**Problem statement:** Pick out all lines in the listing holding the string "Video" and copy them.

**Given records:**
# # #
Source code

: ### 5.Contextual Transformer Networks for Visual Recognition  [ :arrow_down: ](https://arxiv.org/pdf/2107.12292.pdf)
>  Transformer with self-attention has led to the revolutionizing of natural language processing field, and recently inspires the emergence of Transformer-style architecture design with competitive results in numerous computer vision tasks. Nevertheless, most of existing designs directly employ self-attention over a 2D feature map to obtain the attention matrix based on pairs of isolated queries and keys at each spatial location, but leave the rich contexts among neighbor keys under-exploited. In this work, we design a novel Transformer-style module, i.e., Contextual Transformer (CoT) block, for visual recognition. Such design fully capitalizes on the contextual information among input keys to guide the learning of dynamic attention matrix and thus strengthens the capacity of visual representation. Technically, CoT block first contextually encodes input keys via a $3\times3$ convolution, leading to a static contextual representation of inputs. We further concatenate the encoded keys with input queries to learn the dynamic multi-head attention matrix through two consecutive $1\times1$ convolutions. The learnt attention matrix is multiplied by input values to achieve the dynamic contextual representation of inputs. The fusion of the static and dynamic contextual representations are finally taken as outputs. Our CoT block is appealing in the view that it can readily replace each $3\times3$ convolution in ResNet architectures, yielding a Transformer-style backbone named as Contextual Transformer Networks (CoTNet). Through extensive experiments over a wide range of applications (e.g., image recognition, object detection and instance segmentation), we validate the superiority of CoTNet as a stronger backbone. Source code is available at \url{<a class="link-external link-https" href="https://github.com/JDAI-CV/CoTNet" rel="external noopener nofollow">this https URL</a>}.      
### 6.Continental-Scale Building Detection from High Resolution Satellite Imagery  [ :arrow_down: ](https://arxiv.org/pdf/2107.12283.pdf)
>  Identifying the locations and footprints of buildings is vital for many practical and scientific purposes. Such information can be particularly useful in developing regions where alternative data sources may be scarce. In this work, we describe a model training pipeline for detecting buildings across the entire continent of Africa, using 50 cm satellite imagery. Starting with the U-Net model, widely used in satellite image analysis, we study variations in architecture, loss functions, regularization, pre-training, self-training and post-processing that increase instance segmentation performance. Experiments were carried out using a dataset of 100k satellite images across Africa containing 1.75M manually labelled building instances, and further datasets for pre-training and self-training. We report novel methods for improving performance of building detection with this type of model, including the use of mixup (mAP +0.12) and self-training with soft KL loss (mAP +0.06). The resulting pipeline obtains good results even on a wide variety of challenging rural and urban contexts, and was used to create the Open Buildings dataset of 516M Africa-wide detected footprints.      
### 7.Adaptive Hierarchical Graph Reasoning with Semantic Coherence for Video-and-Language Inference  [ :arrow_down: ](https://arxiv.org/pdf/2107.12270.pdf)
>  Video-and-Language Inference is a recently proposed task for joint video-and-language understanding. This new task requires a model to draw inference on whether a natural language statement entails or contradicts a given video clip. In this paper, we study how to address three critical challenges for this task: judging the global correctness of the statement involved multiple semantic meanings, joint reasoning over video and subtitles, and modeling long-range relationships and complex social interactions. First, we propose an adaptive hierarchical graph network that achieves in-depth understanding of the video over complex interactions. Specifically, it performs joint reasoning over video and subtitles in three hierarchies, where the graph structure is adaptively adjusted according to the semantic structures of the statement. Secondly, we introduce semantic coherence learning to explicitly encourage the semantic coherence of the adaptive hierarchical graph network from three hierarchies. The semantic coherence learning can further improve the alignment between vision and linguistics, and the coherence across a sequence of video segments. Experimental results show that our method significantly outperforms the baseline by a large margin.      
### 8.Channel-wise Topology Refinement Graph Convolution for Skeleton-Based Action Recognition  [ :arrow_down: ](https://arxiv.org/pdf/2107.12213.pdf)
# # #
**Answer to this problem:**
### 7.Adaptive Hierarchical Graph Reasoning with Semantic Coherence for Video-and-Language Inference  [ :arrow_down: ](https://arxiv.org/pdf/2107.12270.pdf)
>  Video-and-Language Inference is a recently proposed task for joint video-and-language understanding. This new task requires a model to draw inference on whether a natural language statement entails or contradicts a given video clip. In this paper, we study how to address three critical challenges for this task: judging the global correctness of the statement involved multiple semantic meanings, joint reasoning over video and subtitles, and modeling long-range relationships and complex social interactions. First, we propose an adaptive hierarchical graph network that achieves in-depth understanding of the video over complex interactions. Specifically, it performs joint reasoning over video and subtitles in three hierarchies, where the graph structure is adaptively adjusted according to the semantic structures of the statement. Secondly, we introduce semantic coherence learning to explicitly encourage the semantic coherence of the adaptive hierarchical graph network from three hierarchies. The semantic coherence learning can further improve the alignment between vision and linguistics, and the coherence across a sequence of video segments. Experimental results show that our method significantly outperforms the baseline by a large margin.      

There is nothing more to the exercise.